[Opening Provided data section]

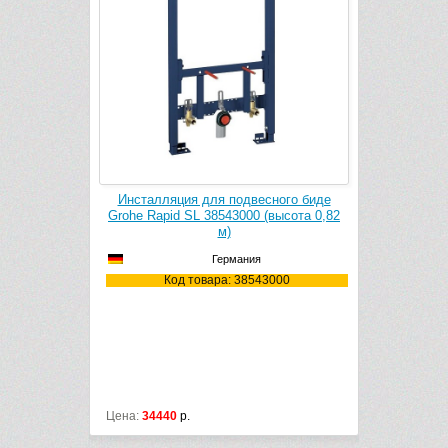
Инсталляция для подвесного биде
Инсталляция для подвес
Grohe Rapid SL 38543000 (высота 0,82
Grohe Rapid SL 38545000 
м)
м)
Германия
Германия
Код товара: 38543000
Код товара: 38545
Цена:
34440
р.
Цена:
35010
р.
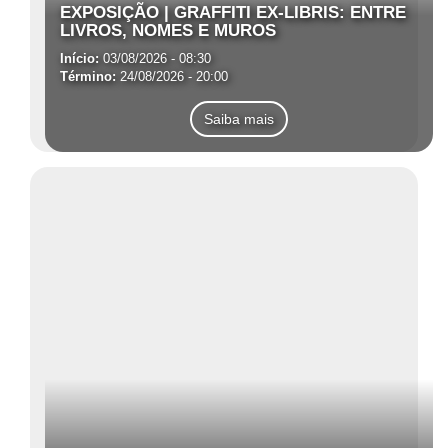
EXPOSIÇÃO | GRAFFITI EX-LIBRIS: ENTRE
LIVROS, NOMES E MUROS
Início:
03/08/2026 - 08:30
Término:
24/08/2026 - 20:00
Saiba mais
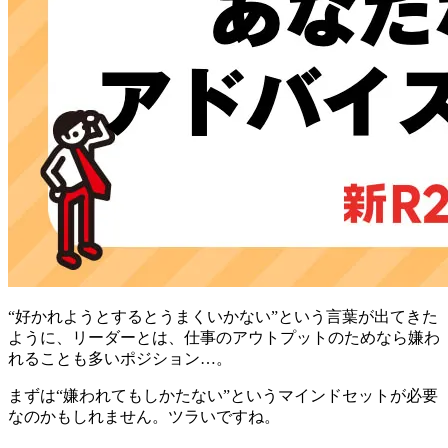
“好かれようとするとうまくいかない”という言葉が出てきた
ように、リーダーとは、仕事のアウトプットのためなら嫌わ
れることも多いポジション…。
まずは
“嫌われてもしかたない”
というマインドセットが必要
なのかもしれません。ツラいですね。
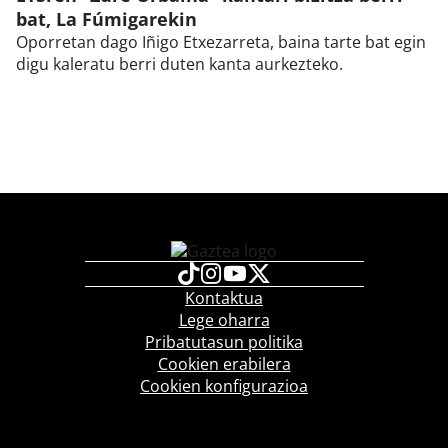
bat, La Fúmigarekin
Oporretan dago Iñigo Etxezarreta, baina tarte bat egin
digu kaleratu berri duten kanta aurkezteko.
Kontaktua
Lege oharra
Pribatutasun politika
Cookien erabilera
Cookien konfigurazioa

[Closing Provided data section]
[Opening Provided data section]

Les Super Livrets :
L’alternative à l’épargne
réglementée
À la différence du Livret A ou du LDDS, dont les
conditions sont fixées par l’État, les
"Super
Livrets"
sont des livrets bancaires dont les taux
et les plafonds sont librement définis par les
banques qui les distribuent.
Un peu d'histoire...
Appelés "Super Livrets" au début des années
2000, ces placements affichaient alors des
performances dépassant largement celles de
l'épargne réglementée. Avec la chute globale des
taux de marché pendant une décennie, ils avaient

[Closing Provided data section]
[Opening Provided data section]

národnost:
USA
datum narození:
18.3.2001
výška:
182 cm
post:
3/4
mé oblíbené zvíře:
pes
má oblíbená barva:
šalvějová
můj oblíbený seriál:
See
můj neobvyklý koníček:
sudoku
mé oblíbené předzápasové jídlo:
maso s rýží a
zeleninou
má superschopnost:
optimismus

[Closing Provided data section]

* **Task item**
Rewrite the listing lines from "bat, La Fúmigarekin" down to "Cookien konfigurazioa", changing "Kontaktua" to "Harremanetarako" and keeping everything else the same.

* **Reply**
bat, La Fúmigarekin
Oporretan dago Iñigo Etxezarreta, baina tarte bat egin
digu kaleratu berri duten kanta aurkezteko.
Harremanetarako
Lege oharra
Pribatutasun politika
Cookien erabilera
Cookien konfigurazioa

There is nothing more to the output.